Would you copy out each line of the records below that includes the word "after"?

(Stored data)
*** Block opens ***

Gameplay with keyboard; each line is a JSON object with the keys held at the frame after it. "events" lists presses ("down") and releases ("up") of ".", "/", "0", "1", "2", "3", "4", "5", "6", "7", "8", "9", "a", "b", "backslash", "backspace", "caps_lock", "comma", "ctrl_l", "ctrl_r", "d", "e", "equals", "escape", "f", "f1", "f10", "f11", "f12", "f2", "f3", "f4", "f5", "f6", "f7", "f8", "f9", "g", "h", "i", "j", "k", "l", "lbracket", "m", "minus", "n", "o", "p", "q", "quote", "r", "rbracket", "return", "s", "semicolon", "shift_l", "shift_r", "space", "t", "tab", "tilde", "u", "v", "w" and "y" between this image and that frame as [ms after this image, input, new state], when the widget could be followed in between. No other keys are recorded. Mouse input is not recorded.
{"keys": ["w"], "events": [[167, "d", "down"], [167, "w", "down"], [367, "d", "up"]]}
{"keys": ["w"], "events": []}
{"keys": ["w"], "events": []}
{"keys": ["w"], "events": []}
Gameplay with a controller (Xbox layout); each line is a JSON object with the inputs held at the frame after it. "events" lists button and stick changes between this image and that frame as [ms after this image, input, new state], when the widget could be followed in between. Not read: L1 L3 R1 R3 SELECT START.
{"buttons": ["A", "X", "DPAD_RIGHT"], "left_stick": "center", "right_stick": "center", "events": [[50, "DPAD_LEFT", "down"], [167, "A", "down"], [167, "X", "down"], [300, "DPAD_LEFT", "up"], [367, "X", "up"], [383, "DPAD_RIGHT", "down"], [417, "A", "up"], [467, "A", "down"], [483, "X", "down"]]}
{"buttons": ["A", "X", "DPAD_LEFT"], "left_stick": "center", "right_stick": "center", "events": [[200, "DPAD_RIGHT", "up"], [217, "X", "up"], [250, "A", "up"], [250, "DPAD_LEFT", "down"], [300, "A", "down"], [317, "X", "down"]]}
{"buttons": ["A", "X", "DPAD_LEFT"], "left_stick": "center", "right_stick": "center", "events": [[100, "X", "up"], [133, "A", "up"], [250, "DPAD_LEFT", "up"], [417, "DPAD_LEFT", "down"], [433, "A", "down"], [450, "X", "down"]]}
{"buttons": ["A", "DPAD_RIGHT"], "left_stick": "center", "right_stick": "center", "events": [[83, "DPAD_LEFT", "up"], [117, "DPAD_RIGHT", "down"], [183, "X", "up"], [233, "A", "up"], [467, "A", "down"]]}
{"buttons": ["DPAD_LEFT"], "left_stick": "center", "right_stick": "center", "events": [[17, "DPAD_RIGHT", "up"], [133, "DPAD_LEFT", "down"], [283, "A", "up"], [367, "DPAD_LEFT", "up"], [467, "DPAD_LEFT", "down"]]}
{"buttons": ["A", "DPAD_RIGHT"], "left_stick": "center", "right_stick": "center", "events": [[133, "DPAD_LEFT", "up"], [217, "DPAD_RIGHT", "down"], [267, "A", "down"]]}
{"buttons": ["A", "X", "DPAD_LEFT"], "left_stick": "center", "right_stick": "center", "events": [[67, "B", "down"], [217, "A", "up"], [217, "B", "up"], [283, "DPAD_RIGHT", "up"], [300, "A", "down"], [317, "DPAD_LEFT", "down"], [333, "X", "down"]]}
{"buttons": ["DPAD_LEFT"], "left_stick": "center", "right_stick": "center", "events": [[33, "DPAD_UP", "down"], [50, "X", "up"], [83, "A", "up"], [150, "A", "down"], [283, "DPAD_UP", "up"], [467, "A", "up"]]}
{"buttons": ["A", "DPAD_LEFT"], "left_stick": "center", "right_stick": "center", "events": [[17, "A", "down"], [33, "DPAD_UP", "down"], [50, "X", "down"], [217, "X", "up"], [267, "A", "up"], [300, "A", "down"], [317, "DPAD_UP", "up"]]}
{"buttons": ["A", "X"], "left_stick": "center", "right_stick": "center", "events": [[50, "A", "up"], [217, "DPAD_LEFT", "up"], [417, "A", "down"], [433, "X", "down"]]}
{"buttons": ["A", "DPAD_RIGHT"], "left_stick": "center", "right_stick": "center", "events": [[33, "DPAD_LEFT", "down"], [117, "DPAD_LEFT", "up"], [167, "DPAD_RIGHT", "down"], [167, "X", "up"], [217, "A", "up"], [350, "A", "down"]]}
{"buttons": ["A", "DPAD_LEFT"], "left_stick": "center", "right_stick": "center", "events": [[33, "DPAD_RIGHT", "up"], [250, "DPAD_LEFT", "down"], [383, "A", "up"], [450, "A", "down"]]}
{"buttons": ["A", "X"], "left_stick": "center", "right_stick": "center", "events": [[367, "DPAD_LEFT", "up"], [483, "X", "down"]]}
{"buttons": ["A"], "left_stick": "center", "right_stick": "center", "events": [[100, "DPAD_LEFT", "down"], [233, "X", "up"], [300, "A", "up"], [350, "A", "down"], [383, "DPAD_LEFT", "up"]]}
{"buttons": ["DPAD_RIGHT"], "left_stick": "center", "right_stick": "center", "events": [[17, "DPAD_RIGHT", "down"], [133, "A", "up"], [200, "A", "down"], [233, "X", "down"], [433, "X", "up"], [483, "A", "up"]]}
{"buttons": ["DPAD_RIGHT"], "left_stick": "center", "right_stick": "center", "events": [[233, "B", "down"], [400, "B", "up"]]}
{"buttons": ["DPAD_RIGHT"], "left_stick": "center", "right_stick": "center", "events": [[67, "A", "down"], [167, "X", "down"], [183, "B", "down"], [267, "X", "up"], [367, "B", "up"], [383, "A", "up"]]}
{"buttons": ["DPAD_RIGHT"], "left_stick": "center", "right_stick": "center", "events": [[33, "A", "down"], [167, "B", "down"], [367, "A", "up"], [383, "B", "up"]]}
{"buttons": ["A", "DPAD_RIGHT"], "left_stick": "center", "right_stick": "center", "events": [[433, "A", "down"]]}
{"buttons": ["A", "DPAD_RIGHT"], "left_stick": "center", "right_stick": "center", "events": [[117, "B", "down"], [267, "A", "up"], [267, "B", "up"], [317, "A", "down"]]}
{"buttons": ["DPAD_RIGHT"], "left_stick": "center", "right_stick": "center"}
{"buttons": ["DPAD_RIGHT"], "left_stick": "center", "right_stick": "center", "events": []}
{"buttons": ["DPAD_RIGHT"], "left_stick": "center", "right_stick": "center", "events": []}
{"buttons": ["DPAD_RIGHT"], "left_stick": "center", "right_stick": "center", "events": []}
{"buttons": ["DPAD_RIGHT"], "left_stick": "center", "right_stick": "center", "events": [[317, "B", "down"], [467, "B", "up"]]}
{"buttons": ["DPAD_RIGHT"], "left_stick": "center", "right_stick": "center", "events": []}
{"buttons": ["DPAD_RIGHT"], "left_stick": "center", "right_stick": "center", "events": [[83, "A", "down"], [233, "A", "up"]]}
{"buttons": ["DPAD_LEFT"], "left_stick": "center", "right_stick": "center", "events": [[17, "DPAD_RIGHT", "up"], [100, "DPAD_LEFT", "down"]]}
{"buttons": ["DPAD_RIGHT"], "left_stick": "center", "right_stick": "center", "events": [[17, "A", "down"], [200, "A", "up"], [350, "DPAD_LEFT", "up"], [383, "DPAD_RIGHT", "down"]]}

*** Block closes ***

◆ ANSWER SPACE:
Gameplay with keyboard; each line is a JSON object with the keys held at the frame after it. "events" lists presses ("down") and releases ("up") of ".", "/", "0", "1", "2", "3", "4", "5", "6", "7", "8", "9", "a", "b", "backslash", "backspace", "caps_lock", "comma", "ctrl_l", "ctrl_r", "d", "e", "equals", "escape", "f", "f1", "f10", "f11", "f12", "f2", "f3", "f4", "f5", "f6", "f7", "f8", "f9", "g", "h", "i", "j", "k", "l", "lbracket", "m", "minus", "n", "o", "p", "q", "quote", "r", "rbracket", "return", "s", "semicolon", "shift_l", "shift_r", "space", "t", "tab", "tilde", "u", "v", "w" and "y" between this image and that frame as [ms after this image, input, new state], when the widget could be followed in between. No other keys are recorded. Mouse input is not recorded.
Gameplay with a controller (Xbox layout); each line is a JSON object with the inputs held at the frame after it. "events" lists button and stick changes between this image and that frame as [ms after this image, input, new state], when the widget could be followed in between. Not read: L1 L3 R1 R3 SELECT START.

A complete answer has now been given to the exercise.